The Potential: Early intervention in mental illness comes with a measurable cost benefit. But most counties in California lack the training or capacity to offer such services.
- A joint analysis by the National Academies of Sciences, Engineering and Medicine determined that every $1 investment in prevention and early intervention for mental illness and addiction programs yields $2 to $10 in savings in health costs, criminal and juvenile justice costs and low productivity.
- A multi-year review by the National Institute of Mental Health found patients with first episode psychosis who received early intervention, with coordinated specialty care, experienced greater improvement in their symptoms, relationships and quality of life; and were more involved in work or school compared with patients who did not receive these services.
- Nonetheless, just 24 of California’s 58 counties offer these comprehensive services, and we lack a statewide strategy for implementing such programs and measuring outcomes.
The Economic Toll: The failure to ensure every young person in every county in California has access to early intervention puts a heavy burden on taxpayers, employers, hospital systems and public services.
- Untreated mental illness results in more than $193 billion in lost earnings each year in the U.S., according to national studies.
- Mental disorders are the single most expensive category of health costs for many employers, across all industries and sizes.
- Approximately one in eight visits to hospital emergency rooms involve mental health or substance abuse disorders, and such patients are more than twice as likely to require hospitalization compared with other types of patients.

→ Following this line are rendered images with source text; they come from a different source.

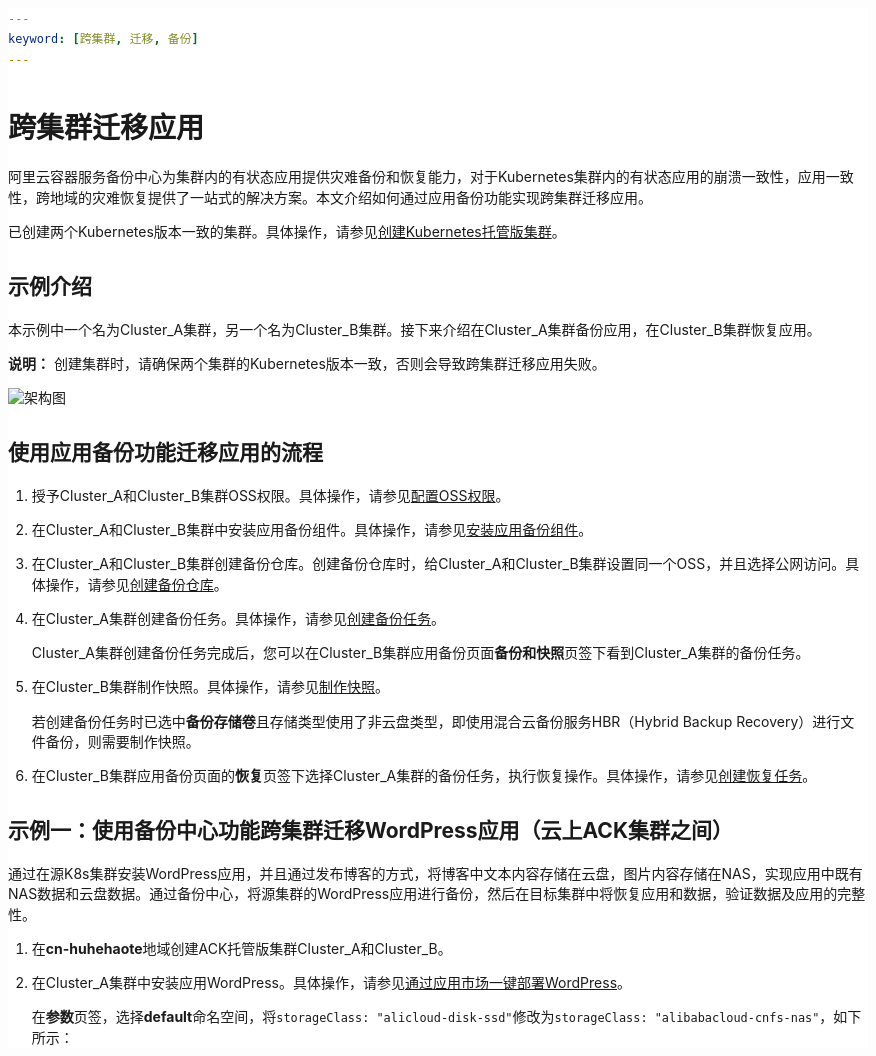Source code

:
 ```yaml
---
keyword: [跨集群, 迁移, 备份]
---
```


# 跨集群迁移应用

阿里云容器服务备份中心为集群内的有状态应用提供灾难备份和恢复能力，对于Kubernetes集群内的有状态应用的崩溃一致性，应用一致性，跨地域的灾难恢复提供了一站式的解决方案。本文介绍如何通过应用备份功能实现跨集群迁移应用。

已创建两个Kubernetes版本一致的集群。具体操作，请参见[创建Kubernetes托管版集群](/cn.zh-CN/Kubernetes集群用户指南/集群/创建集群/创建Kubernetes托管版集群.md)。

## 示例介绍

本示例中一个名为Cluster\_A集群，另一个名为Cluster\_B集群。接下来介绍在Cluster\_A集群备份应用，在Cluster\_B集群恢复应用。

**说明：** 创建集群时，请确保两个集群的Kubernetes版本一致，否则会导致跨集群迁移应用失败。

![架构图](https://help-static-aliyun-doc.aliyuncs.com/assets/img/zh-CN/8440193261/p223924.png)

## 使用应用备份功能迁移应用的流程

1.  授予Cluster\_A和Cluster\_B集群OSS权限。具体操作，请参见[配置OSS权限](/cn.zh-CN/Kubernetes集群用户指南/备份中心/开启集群备份.md)。

2.  在Cluster\_A和Cluster\_B集群中安装应用备份组件。具体操作，请参见[安装应用备份组件](/cn.zh-CN/Kubernetes集群用户指南/备份中心/开启集群备份.md)。

3.  在Cluster\_A和Cluster\_B集群创建备份仓库。创建备份仓库时，给Cluster\_A和Cluster\_B集群设置同一个OSS，并且选择公网访问。具体操作，请参见[创建备份仓库](/cn.zh-CN/Kubernetes集群用户指南/备份中心/备份和恢复应用.md)。

4.  在Cluster\_A集群创建备份任务。具体操作，请参见[创建备份任务](/cn.zh-CN/Kubernetes集群用户指南/备份中心/备份和恢复应用.md)。

    Cluster\_A集群创建备份任务完成后，您可以在Cluster\_B集群应用备份页面**备份和快照**页签下看到Cluster\_A集群的备份任务。

5.  在Cluster\_B集群制作快照。具体操作，请参见[制作快照](/cn.zh-CN/Kubernetes集群用户指南/备份中心/备份和恢复应用.md)。

    若创建备份任务时已选中**备份存储卷**且存储类型使用了非云盘类型，即使用混合云备份服务HBR（Hybrid Backup Recovery）进行文件备份，则需要制作快照。

6.  在Cluster\_B集群应用备份页面的**恢复**页签下选择Cluster\_A集群的备份任务，执行恢复操作。具体操作，请参见[创建恢复任务](/cn.zh-CN/Kubernetes集群用户指南/备份中心/备份和恢复应用.md)。


## 示例一：使用备份中心功能跨集群迁移WordPress应用（云上ACK集群之间）

通过在源K8s集群安装WordPress应用，并且通过发布博客的方式，将博客中文本内容存储在云盘，图片内容存储在NAS，实现应用中既有NAS数据和云盘数据。通过备份中心，将源集群的WordPress应用进行备份，然后在目标集群中将恢复应用和数据，验证数据及应用的完整性。

1.  在**cn-huhehaote**地域创建ACK托管版集群Cluster\_A和Cluster\_B。

2.  在Cluster\_A集群中安装应用WordPress。具体操作，请参见[通过应用市场一键部署WordPress](/cn.zh-CN/快速入门/更多入门教程/通过应用市场一键部署WordPress.md)。

    在**参数**页签，选择**default**命名空间，将`storageClass: "alicloud-disk-ssd"`修改为`storageClass: "alibabacloud-cnfs-nas"`，如下所示：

The Human Toll: In most cases, we can effectively bring serious thought and mood disorders, including schizophrenia, bipolar disorder and major depression, into remission if we intervene early with appropriate, evidence-based treatment. But we consistently fail to do so, and the human toll is evident.
- One third of the people living homeless in California are diagnosed with untreated mental illness.
- One third of the inmates in California prisons are living with mental illness.
- Each year in the U.S., more than 44,000 people die by suicide, largely because of untreated mental illness.
- A recent one-year study found the death rate for young people diagnosed with psychosis was 24 times higher than their peers in the general population.